Look through the records, and wherever the string "Example" turns up, copy out that line.

[EXERCISE DATA]:
=== Begin Enclosure ===

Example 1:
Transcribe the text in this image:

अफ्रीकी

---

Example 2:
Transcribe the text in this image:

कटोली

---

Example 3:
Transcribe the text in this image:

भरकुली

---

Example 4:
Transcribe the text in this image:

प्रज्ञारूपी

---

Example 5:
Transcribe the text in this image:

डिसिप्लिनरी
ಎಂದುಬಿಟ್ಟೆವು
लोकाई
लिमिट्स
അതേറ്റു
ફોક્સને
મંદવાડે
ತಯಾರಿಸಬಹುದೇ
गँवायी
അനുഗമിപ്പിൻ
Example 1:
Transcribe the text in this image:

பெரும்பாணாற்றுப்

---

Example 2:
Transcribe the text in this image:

=== End Enclosure ===

[RESULT OF THIS EXERCISE]:
Example 1:
Example 2:
Example 3:
Example 4:
Example 5:
Example 1:
Example 2:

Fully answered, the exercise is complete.